_Text shown:_
● ● ● ●

In recent years, the consensus problem of multiagent systems (MASs) has been becoming a significant research topic because of its broad practical applications, including the work load balance in a network of parallel computers [1], the clock synchronization [2], distributed decision [3], consensus filtering and estimation in sensor networks [4–6], rendezvous, and the formation of various moving objects [7–11] such as underwater vehicles, aircrafts, satellites, mobile robots, and intelligent vehicles in automated highway systems, to name only a few. Hence, its study has captured attention of the researchers from different disciplines.

MASs are comprised of locally interacting agents equipped with dedicated sensing, computing, and communication devices. The consensus problem of MASs is to design a distributed control law for each agent, using only information from itself and its neighbors, such that all agents achieve an agreement on some quantities of interest. To design and analyse this class of systems, one needs to consider three essential elements: a dynamic model describing the states of the agents, which can be either continuous time or discrete time, linear or nonlinear, homogeneous or heterogeneous, time varying or time invariant, low order or high order; an information topology describing communication network between the agents, which can be either undirected or directed, fixed or switched; a protocol (control input) for each of the agents describing how the agents interact on each other according to the given information topology, which can be synchronous or asynchronous, with or without time delay.

Up to now, numerous researches have been done for continuous-time MASs in different settings from the above cases [10, 12–18]. This paper focuses on the study of high-order discrete-time linear multiagent systems (DLMASs) by proposing a linear transformation to translate the consensus problem into a partial stability problem. Although this approach can be extended to any setting from the above cases, we pay our attention only to the case of fixed information topology and in the absence of time delay for giving prominence to the trait of the approach. Here we give an overview mainly to the DLMASs.

Reference [19] first proposed an interesting model for self-propelled particle systems, where all agents move in a plane with the same speed but different headings, and showed that in the model all agents might eventually move in the same direction despite the absence of centralized coordination. Reference [20] further gave a mathematically rigorous qualitative analysis. Then, a theoretical explanation was given for the consensus behavior of Vicsek model on the basis of graph theory in [21, 22]. A necessary and sufficient condition was given for the average consensus criterion in [23]. Reference [24] further considered the case of switching network topologies for the average consensus. The average consensus was investigated for the systems with uncertain communication environments and time-varying topologies in [25] and with communication constraints in [26]. Reference [27] presented convergence results for the time-varying protocol in the absence or presence of communication delays. Reference [28] proposed an asynchronous time-varying consensus protocol. Reference [29] further discussed nonlinear systems with time-dependent communication links. References [30, 31] addressed the case with both time-varying delays and switching information topologies and provided a class of effective consensus protocols by repeatedly using the same state information at two time steps.

The researches mentioned above were limited to first-order systems. The extension to second-order systems was done for the systems with time-varying delays and time-varying interaction topology in [32], and for the systems with nonuniform time-delays and dynamically changing topologies in [33].

● ● ● ●

_Data block:_
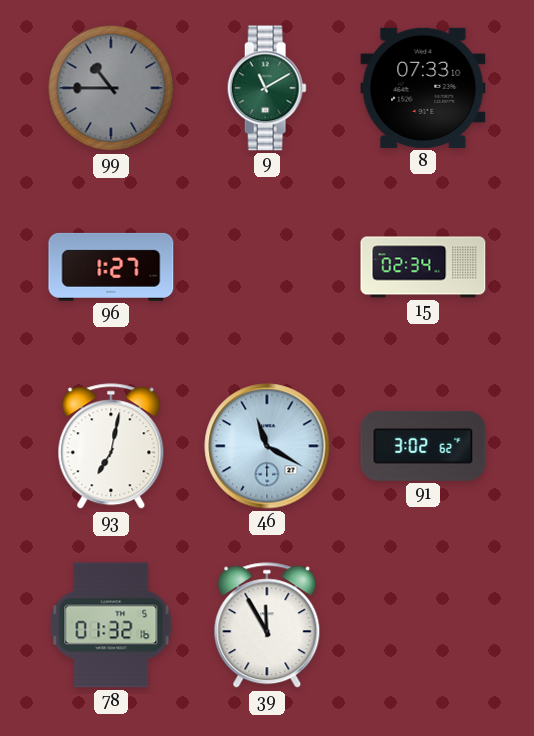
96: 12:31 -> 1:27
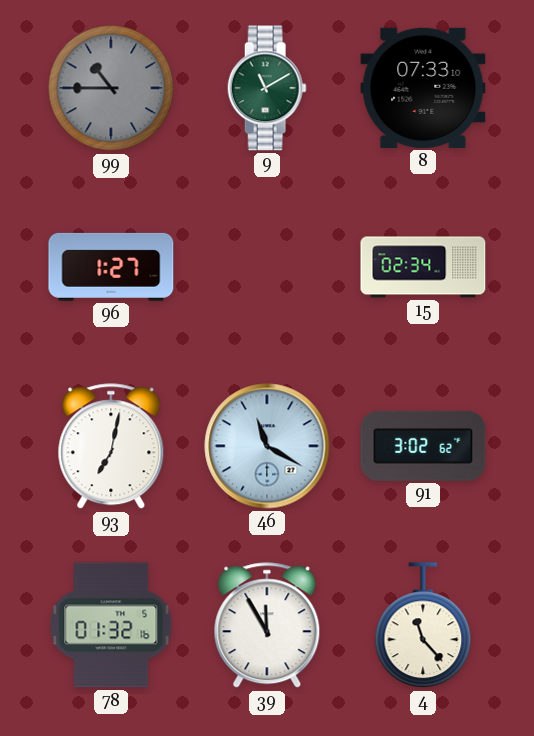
4: none -> 11:23
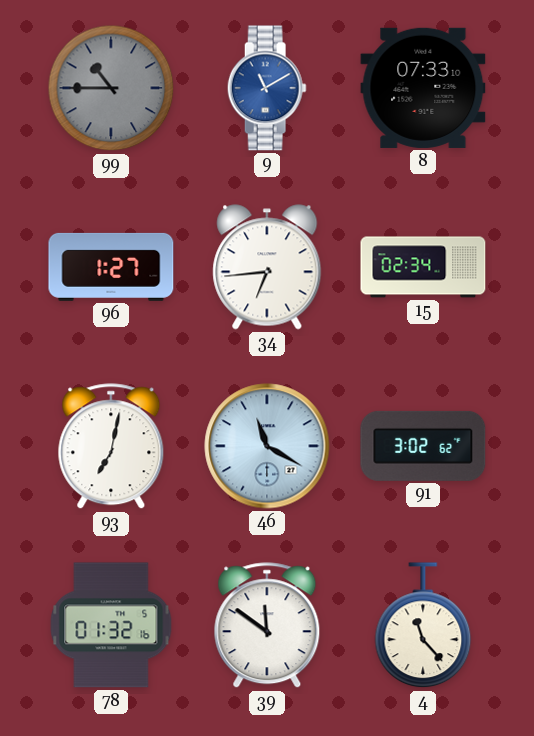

● ● ● ●

Write what comes next in the passage about consensus in multiagent systems, starting right after its last sentence.

Recent researches were turned to the high-order DLMASs in [34–39]. Reference [34] studied a class of dynamic average consensus algorithms that allow a group of agents to track the average of their reference inputs. Reference [35] proposed an observer-type protocol based on the relative outputs of neighboring agents. Reference [36] studied the convergence speed for the high-order systems with random networks and arbitrary weights. Reference [37] addressed the high-order systems with or without delays. These researches were focused on the consensus convergence criteria for the proposed protocols. Another significant topic is the design of the gain matrices of the protocols in [38, 39].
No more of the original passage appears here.